TEI 2017 Victoria, British Columbia, Canada November 11 - 15

XML Mon Nov 13, 15:20–16:50

Visual Text: Encoding challenges in Picasso’s poetry (paper)

Luis Meneses* Dr. Luis Meneses is a Postdoctoral Fellow at the University of Victoria, Canada . He is a Fulbright scholar, and currently serves on the board of the TEI Consortium and on the IEEE Technical Committee on Digital Libraries. His research interests include digital humanities, digital libraries, information retrieval and human-computer interaction. and Enrique Mallen* Dr. Enrique Mallen, Professor at Sam Houston State University, U.S.A. (SHSU), is Director and General Editor of the Online Picasso Project (OPP), a digital catalogue raisonné on Pablo Picasso used by Picasso scholars throughout the world. He has written extensively on Picasso’s Cubist and Surrealist periods, as well as on Picasso’s literary writings.

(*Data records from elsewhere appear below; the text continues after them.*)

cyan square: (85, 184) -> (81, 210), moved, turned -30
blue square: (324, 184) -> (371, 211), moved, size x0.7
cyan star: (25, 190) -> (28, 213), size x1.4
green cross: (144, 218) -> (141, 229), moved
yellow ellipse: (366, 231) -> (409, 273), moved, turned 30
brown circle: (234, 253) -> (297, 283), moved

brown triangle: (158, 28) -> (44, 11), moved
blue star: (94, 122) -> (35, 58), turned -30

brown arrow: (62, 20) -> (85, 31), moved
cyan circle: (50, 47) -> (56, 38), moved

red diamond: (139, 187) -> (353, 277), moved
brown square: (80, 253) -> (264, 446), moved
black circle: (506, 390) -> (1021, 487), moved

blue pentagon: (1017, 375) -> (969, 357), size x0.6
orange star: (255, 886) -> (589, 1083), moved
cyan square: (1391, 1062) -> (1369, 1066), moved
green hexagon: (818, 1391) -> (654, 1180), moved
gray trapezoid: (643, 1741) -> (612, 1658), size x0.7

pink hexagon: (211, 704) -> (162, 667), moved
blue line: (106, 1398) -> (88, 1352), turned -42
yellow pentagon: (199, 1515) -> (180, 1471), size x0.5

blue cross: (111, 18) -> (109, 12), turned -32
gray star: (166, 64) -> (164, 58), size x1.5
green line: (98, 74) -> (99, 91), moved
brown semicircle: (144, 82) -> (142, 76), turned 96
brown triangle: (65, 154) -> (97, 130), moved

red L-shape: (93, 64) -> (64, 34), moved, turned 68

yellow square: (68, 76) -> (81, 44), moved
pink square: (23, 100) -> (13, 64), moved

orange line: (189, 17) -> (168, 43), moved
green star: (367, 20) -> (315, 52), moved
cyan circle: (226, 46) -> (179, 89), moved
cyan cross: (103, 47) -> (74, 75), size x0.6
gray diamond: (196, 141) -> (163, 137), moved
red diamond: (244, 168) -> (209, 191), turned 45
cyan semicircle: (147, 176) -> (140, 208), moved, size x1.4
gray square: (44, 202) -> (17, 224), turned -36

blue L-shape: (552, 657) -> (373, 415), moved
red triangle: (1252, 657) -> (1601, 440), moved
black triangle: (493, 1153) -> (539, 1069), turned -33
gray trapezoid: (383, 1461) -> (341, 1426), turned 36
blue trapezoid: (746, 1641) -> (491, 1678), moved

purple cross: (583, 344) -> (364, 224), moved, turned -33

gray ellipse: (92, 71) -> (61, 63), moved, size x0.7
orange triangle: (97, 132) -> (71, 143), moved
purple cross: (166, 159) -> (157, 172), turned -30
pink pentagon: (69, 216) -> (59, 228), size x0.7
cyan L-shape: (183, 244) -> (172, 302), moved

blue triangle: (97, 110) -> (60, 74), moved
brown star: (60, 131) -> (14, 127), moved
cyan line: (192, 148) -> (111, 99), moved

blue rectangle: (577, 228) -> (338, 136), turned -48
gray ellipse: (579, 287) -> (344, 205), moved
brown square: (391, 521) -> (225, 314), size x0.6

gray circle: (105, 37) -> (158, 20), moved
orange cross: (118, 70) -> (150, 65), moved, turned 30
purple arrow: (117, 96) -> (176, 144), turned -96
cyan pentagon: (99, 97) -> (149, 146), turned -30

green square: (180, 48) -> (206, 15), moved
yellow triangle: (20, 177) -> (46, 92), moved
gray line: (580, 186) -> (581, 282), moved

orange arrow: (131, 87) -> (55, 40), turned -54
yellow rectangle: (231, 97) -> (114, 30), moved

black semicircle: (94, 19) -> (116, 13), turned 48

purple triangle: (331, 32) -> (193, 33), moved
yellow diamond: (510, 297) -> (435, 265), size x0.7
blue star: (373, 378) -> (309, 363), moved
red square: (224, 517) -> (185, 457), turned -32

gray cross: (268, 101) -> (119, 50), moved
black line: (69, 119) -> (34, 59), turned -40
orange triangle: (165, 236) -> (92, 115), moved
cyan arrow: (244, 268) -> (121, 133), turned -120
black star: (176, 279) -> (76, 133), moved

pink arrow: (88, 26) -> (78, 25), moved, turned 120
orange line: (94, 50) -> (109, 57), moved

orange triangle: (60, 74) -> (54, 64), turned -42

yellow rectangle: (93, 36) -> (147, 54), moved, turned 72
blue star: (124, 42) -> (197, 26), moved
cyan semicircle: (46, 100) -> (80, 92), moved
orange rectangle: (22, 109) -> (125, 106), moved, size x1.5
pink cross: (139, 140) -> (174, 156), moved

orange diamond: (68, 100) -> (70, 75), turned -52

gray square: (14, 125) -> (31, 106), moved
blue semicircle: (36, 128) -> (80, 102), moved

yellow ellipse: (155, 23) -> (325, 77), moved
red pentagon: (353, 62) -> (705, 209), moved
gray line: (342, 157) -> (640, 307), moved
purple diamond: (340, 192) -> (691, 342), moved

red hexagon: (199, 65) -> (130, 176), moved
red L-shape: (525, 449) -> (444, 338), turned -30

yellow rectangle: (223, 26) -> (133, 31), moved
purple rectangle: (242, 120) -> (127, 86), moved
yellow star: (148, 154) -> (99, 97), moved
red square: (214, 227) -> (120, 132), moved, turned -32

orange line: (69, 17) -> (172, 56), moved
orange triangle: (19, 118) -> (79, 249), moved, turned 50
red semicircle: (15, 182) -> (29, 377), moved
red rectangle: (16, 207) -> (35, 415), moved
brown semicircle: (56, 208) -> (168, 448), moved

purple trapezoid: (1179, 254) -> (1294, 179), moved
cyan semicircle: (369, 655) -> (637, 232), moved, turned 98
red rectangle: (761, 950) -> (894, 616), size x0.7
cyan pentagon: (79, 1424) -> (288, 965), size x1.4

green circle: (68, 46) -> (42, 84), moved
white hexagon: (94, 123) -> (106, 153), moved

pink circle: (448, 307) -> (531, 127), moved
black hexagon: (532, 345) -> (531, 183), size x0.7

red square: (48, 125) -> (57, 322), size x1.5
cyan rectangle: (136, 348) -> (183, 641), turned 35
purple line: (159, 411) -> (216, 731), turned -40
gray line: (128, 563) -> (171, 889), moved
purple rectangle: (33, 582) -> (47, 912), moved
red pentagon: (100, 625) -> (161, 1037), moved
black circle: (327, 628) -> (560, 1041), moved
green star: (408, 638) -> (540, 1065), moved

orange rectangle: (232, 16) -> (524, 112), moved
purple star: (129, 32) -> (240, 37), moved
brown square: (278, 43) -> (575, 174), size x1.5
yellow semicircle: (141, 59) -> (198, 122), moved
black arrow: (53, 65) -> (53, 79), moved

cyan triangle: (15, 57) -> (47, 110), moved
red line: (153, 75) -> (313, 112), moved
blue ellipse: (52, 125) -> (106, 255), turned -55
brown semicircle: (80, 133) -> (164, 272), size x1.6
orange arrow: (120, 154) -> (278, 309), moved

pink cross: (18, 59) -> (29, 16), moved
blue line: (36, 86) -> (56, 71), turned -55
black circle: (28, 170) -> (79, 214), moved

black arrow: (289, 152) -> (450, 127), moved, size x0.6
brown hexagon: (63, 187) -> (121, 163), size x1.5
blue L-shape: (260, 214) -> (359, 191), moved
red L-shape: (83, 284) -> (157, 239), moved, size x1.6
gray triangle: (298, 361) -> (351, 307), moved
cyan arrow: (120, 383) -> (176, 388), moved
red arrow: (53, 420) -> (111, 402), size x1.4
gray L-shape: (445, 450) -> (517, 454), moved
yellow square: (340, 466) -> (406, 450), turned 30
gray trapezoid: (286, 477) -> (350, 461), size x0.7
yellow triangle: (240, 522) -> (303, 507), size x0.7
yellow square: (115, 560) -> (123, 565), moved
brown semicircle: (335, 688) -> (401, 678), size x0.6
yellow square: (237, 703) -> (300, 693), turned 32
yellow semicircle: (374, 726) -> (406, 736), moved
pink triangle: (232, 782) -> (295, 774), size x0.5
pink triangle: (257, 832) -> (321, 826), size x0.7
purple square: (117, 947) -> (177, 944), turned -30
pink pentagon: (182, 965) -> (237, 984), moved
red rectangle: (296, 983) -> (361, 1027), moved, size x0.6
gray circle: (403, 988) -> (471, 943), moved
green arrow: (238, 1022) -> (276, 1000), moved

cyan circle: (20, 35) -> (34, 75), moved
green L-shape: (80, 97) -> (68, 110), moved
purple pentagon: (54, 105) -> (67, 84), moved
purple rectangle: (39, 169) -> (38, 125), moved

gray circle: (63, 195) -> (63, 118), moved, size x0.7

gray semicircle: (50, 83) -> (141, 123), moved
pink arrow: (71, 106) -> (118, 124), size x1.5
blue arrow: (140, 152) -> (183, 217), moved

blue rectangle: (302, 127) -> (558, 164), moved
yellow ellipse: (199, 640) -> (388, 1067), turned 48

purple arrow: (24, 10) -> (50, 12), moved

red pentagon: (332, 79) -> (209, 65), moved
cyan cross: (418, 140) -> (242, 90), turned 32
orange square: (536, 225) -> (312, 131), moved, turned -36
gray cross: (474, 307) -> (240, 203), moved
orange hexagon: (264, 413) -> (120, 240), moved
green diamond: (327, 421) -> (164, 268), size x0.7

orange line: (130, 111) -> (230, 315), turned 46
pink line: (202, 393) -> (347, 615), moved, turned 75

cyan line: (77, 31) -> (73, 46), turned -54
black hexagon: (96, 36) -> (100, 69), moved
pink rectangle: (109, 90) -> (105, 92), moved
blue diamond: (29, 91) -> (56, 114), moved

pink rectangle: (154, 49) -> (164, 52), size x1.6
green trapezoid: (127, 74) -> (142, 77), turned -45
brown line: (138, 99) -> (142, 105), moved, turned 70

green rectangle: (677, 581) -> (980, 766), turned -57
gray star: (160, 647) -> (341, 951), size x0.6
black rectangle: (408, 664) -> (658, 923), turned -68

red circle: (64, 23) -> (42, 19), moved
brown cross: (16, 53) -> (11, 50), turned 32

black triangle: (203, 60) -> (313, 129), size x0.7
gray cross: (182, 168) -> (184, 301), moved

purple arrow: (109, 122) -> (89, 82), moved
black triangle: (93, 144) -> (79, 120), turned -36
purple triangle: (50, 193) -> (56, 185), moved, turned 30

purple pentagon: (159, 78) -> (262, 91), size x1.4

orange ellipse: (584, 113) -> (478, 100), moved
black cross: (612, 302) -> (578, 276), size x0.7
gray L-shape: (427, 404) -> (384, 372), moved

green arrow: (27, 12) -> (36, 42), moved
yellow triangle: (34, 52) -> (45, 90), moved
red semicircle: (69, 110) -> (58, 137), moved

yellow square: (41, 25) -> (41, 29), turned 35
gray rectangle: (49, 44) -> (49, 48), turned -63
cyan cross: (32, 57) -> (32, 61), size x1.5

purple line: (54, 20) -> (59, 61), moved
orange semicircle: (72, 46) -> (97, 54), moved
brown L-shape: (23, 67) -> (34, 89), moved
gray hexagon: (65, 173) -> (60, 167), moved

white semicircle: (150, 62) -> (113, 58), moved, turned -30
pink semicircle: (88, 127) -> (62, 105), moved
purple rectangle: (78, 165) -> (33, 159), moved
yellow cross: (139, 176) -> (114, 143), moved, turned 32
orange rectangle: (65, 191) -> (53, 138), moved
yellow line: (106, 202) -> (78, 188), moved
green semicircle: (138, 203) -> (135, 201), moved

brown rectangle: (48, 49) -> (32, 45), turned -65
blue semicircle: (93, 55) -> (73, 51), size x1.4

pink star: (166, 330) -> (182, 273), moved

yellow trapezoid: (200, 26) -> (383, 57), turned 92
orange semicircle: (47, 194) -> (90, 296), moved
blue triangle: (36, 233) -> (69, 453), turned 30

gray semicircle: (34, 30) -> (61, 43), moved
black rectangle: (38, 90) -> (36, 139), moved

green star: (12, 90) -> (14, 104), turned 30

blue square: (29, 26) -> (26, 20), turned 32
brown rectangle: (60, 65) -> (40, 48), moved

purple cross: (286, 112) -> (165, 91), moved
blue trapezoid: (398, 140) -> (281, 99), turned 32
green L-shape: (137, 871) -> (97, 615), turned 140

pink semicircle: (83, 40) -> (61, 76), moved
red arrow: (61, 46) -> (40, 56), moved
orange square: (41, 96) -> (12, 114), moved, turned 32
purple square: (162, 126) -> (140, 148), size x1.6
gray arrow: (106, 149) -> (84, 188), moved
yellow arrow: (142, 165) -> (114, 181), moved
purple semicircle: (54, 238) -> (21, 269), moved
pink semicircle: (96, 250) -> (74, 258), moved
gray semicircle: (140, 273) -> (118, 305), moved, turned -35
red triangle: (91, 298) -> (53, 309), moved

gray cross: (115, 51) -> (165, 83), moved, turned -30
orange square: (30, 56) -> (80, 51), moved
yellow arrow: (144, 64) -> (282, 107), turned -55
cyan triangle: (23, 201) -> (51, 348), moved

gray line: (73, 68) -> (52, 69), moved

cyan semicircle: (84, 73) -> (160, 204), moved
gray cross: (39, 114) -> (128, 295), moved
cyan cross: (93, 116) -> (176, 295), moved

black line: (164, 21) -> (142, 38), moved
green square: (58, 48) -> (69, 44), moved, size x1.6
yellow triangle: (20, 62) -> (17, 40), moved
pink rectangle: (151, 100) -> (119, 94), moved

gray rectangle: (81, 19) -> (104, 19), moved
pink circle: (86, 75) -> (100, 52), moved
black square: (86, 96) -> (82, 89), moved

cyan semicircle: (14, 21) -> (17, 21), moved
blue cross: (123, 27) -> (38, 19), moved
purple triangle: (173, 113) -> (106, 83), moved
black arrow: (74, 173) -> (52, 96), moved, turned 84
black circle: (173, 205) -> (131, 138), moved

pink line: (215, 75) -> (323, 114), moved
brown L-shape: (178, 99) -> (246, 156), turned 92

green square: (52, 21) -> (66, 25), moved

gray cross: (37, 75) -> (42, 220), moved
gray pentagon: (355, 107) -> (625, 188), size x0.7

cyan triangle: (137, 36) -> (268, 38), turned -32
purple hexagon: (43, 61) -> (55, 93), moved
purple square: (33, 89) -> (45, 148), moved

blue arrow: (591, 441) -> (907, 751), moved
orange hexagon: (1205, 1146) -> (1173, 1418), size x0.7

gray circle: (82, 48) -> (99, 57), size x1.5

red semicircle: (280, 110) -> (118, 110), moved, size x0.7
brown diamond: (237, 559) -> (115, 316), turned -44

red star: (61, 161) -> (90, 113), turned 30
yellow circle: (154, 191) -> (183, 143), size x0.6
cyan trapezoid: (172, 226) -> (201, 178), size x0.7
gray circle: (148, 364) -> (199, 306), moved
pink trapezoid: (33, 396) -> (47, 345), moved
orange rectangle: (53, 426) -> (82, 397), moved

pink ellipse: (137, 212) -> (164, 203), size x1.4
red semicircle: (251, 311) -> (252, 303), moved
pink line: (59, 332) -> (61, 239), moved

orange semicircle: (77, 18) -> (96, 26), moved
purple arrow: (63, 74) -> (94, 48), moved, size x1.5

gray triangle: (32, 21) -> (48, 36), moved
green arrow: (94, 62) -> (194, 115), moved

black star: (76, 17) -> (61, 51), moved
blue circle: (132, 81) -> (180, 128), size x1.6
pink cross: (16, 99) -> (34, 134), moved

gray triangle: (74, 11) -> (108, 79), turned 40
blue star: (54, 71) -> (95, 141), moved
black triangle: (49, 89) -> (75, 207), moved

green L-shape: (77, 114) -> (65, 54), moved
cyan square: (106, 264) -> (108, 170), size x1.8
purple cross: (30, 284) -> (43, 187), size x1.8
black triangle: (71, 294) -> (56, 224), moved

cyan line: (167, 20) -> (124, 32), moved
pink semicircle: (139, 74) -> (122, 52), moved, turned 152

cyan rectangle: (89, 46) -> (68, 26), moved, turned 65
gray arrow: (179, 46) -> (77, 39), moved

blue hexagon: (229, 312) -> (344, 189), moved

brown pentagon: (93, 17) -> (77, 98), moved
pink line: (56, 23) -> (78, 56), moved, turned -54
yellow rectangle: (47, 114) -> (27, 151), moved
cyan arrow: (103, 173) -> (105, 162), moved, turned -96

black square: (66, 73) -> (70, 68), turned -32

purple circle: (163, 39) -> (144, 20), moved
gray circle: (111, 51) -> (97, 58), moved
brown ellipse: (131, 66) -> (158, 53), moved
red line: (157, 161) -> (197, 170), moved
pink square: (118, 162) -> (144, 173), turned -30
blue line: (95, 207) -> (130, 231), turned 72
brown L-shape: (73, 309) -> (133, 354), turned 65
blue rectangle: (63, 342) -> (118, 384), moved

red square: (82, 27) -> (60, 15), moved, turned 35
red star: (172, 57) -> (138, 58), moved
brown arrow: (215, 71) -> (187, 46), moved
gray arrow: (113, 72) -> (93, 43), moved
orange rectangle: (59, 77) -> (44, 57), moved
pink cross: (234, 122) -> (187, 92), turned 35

1Pablo Picasso’s poetry presents an interesting challenge to the TEI community. While we see a close correlation between his poems and his artworks, one cannot deny that they are essentially verbal, and not conditioned by plastic principles. Nevertheless, his writing has three combined characteristics that makes it different: it is linked to multiple versions; it contains many additions and deletions; and it is essentially “visual text-” -as can be seen in figures Figure 1 and Figure 2:
  1. His poems can be read in a continuity of states like a unique, metamorphosing text, or their altered versions can be read separately as different entities. In his poetry we are faced with multiple interconnected texts, which offer several readings through their successive “re-writings” and “re-readings.”
  2. His poems display numerous bracketed words which are purposely left differentiated in Picassos manuscripts as footnoted “afterthoughts” to the text. The reader is left to choose whether to follow the suggested insertions or to continue with the original text, ignoring the later additions. Androula Michaël defines Picasso’s poetry as a space of “labyrinthine writing” where words proliferate, attract one another, and break the syntagmatic line of language, freeing phrases from grammatical constraints (Michaël, 2011).
  3. Picasso’s poems include many graphic components, such as hyphens, coloring and underlinings, a variety of scripts, etc. This combination of text and graphic material is reminiscent of Picasso’s collages in which different media were used for a single composition.
2For some time now, our research has analyzed Picasso’s artistic legacy (Meneses et al., 2011) and his poetry (Meneses et al., 2008). From an encoding perspective, Picasso’s poetry presents an interesting test case that needs to be addressed in the pedagogy and practice of the encoding initiative. In our analysis of Picasso’s poetry, we will highlight a unique set of challenges and possible solutions for encoding these documents in TEI.
Example of multiple additions and deletions in Picasso’s poetry. P. Picasso, lengua de fuego abanica ... (7), Musée Picasso, Paris, 1935.
Figure 1. Example of multiple additions and deletions in Picasso’s poetry. P. Picasso, “lengua de fuego abanica ... (7),” Musée Picasso, Paris, 1935.
Example of the visual components in Picasso’s poetry. P. Picasso, si yo fuera afuera ... (2), Claude Ruiz-Picasso Collection, 1935.
Figure 2. Example of the visual components in Picasso’s poetry. P. Picasso, “si yo fuera afuera ... (2),” Claude Ruiz-Picasso Collection, 1935.

Bibliography

  • Meneses, Luis, C. Monroy, R. Furuta, and Enrique Mallen. 2011. “Computational Approaches to a Catalogue Raisonné of Pablo Picasso’s Works.” Interdisciplinary Journal for Germanic Linguistics and Semiotic Analysis.
  • Meneses, Luis, C. Monroy, Enrique Mallen, and R. Furuta. 2008. “Picasso’s Poetry: The Case of a Bilingual Concordance.” Digital Humanities 2008. 157–159.
  • Michaël, Androula. 2011. “Picasso poète. Une expérimentation permanente” Études Tome 415(9): 219–230.